§ ACTIVITY
Among the records below, find the line that has "Ludzie i inspira"; from there, give the lines again exactly, and stop after the line that has "Очистители дымоходов, поверхностей, септики".

§ EXERCISE MATERIALS

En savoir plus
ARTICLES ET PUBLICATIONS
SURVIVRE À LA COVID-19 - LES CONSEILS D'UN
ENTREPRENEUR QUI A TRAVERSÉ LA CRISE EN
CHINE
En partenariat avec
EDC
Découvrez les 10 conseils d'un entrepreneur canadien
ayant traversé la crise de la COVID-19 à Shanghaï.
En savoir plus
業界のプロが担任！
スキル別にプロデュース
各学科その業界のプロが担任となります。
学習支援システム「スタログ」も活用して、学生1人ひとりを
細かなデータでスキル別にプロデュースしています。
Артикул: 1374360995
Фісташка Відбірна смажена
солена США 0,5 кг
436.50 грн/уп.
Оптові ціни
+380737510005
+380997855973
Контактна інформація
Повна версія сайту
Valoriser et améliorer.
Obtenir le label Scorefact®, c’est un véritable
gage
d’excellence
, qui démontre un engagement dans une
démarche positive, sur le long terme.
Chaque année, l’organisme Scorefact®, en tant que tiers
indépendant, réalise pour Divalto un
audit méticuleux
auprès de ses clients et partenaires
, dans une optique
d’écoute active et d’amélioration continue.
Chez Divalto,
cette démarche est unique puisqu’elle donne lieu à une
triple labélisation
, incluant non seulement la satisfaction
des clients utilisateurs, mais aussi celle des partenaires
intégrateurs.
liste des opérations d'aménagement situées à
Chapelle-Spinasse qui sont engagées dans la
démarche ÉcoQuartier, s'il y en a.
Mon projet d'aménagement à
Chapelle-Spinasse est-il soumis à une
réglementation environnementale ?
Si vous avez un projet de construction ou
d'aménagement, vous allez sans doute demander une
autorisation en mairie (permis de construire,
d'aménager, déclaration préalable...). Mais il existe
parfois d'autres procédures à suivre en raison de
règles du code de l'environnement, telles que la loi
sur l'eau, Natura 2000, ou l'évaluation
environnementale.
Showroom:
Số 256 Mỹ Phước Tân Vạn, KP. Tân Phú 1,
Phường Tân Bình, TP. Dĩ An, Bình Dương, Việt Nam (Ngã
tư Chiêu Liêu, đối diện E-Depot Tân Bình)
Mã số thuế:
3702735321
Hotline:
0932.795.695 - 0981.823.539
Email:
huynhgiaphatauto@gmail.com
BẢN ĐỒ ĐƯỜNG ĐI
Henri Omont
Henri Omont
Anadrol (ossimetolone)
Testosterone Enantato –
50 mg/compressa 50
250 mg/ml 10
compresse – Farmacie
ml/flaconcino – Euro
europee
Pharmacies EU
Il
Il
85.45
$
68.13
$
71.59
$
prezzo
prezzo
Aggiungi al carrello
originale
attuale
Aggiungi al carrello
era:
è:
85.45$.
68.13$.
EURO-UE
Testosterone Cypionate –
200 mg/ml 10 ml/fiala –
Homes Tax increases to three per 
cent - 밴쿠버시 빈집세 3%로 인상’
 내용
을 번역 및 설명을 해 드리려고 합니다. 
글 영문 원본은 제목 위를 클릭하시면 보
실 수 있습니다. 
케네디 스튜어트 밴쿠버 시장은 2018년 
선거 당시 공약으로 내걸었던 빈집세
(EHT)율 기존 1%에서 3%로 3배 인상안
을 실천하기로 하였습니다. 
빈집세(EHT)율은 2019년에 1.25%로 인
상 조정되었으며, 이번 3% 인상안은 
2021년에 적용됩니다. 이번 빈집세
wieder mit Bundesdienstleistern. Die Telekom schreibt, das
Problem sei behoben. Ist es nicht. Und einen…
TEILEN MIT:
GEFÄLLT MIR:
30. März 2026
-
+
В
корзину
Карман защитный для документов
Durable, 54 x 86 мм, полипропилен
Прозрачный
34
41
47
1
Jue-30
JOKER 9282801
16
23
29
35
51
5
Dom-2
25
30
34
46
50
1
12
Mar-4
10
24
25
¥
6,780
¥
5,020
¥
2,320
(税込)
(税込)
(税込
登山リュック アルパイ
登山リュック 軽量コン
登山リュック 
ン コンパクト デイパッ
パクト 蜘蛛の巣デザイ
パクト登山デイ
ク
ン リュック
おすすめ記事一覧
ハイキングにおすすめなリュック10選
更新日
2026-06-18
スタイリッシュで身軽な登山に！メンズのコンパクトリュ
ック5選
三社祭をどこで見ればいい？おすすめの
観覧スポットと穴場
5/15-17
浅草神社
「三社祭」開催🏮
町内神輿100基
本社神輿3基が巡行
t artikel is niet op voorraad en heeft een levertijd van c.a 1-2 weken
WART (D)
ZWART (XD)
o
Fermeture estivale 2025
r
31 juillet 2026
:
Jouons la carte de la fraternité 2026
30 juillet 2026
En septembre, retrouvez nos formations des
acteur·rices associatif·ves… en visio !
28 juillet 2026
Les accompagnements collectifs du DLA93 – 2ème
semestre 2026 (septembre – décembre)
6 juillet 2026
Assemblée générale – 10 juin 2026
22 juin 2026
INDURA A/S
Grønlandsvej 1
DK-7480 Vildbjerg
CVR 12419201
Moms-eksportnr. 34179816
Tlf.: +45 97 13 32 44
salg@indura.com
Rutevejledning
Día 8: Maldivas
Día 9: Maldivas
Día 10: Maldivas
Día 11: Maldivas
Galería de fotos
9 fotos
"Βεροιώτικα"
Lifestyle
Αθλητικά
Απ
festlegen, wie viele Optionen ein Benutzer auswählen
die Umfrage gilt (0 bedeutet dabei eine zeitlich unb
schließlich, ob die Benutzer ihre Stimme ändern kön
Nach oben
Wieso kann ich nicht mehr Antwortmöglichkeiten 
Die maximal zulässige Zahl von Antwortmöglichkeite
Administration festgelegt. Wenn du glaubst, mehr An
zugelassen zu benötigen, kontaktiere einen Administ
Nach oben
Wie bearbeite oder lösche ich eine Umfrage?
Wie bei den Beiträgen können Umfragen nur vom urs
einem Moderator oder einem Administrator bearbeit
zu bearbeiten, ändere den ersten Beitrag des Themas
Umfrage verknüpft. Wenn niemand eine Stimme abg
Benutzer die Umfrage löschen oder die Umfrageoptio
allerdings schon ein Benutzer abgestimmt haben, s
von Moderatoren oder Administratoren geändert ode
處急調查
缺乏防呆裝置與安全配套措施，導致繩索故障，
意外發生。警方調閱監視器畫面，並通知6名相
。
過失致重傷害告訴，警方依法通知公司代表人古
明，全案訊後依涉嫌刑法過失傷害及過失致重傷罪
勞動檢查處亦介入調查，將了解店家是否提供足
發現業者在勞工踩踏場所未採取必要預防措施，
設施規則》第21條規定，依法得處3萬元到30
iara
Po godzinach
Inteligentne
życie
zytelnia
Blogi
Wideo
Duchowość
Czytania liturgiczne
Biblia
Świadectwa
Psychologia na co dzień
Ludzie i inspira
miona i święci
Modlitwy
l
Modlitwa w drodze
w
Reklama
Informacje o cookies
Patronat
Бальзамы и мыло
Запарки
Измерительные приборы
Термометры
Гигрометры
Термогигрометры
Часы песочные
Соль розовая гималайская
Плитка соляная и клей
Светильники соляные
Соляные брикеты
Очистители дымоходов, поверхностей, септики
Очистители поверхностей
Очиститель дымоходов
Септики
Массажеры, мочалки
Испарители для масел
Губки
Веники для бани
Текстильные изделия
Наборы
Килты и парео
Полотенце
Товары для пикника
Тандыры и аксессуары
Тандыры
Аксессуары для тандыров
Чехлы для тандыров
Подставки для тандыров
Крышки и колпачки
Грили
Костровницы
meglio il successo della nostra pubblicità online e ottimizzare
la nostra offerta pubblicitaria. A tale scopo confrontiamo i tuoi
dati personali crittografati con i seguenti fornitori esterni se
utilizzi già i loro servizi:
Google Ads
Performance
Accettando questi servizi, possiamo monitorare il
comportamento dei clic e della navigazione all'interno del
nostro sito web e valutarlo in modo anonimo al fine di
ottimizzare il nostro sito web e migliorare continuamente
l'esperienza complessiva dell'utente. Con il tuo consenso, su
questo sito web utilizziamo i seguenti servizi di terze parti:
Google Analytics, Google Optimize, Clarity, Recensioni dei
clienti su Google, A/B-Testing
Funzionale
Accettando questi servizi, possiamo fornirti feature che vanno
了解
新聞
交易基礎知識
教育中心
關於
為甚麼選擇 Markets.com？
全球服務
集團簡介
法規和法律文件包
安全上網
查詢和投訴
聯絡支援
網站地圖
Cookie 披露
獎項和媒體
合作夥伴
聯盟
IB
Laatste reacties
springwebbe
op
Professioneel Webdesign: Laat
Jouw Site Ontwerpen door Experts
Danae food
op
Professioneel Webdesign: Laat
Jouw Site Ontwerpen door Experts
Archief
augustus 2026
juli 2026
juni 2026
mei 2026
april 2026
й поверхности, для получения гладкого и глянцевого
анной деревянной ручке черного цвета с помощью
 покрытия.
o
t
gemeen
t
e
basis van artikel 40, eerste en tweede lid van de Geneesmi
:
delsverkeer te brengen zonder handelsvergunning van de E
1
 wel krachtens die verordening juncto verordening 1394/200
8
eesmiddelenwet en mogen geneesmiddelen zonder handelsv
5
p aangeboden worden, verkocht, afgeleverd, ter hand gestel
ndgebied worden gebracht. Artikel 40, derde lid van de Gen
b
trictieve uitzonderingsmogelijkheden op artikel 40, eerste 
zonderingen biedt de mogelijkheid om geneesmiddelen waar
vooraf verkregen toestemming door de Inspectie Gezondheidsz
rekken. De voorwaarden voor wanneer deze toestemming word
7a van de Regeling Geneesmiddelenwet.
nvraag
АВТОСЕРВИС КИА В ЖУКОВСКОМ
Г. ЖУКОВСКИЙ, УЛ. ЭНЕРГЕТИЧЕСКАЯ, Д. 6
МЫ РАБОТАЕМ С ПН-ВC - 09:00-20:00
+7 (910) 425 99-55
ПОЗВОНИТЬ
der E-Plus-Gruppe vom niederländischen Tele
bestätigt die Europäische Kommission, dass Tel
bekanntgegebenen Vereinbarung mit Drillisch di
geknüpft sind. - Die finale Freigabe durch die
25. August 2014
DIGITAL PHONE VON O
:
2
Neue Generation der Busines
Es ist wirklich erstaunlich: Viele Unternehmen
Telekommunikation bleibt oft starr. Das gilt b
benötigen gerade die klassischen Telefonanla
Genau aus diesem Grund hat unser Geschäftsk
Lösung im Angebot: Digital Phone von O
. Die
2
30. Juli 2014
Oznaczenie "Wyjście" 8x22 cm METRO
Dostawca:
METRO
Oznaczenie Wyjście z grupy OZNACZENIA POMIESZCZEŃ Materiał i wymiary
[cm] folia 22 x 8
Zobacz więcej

§ RESULT
Ludzie i inspira
miona i święci
Modlitwy
l
Modlitwa w drodze
w
Reklama
Informacje o cookies
Patronat
Бальзамы и мыло
Запарки
Измерительные приборы
Термометры
Гигрометры
Термогигрометры
Часы песочные
Соль розовая гималайская
Плитка соляная и клей
Светильники соляные
Соляные брикеты
Очистители дымоходов, поверхностей, септики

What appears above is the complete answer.